Second, my partner is a university lecturer. Normally, I'd work from home and she'd go to her office on campus. When they moved her classes online and she started working from home, we were in each others' way all the time. She had to pretty much turn our living room and kitchen area into a TV studio with lights, multiple cameras and a green screen setup. If she's having a class, I have to avoid passing through that space, making any noise, or using too much internet bandwidth (no pushing big docker images...) Meanwhile, I'm used to having quiet space to myself to code and that's hard to do when someone is giving a loud lecture right to you. Plus, since it's a lot more work and stress for her and no additional pay, she's been unhappy and when she's not happy, neither am I.

To make things worse, the UK has also been dealing with Brexit and over the last year a significant number of our friends, who happened to be European, left the country. So we were already feeling more isolated and down than usual before lockdown even started since most of our social network disappeared on us.
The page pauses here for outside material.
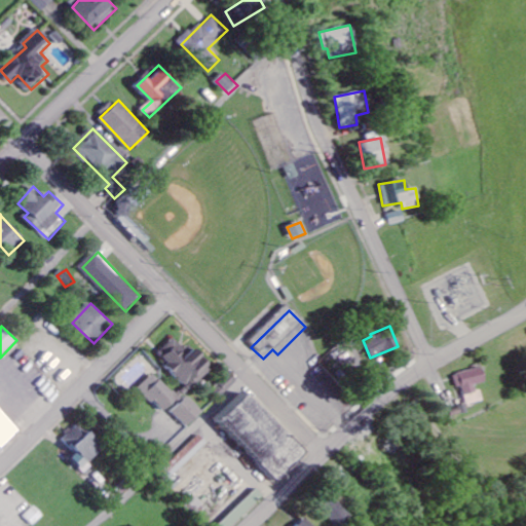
[(186,349),(176,339),(159,354),(190,387),(212,367),(191,344),(186,349)]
Still, I try to focus on how good we have it. Both of us are still employed, both in jobs that we can do from home. Our neighborhood is crappy, but our flat is pretty nice even if it's not huge. We live on a loud, busy, polluted street, but we do have a small deck so we could at least sit outside sometimes when the weather was nice (this is the UK though, so that's like three days a year). I remember living in apartments in NYC that were basically big enough for a twin size bed and a desk and nothing else. I know that there are still a lot of people living in places like that with no outside place to go during lockdown. I had one friend and former coworker who died, but otherwise neither of us have lost any family members or very close friends. So all in all, we could be doing much worse.


👤 fergbrain
Yes.

👤 lnsru
I am just tired of all that shitshow in Germany. No masks at very beginning, then normal masks, then ffp2 in Bavaria. Vaccination goes really slow, I don’t believe, that as a young graybeard will be vaccinated earlier than mid 2022. Travel restrictions make real vacation impossible, I spend them basically in my home office. Home office was forbidden before pandemic, so I see positivity in it.

👤 songshuu
Work-from-home didn't make things worse. Constant threat of severe illness and avoiding social contact for a year did.

I've been remote for 5 years, this last year alone was the hard one.

I'm holding out hope that things will turn around soon with fixes to the vaccine rollout, but literally everyone has been on survival mode for way too long.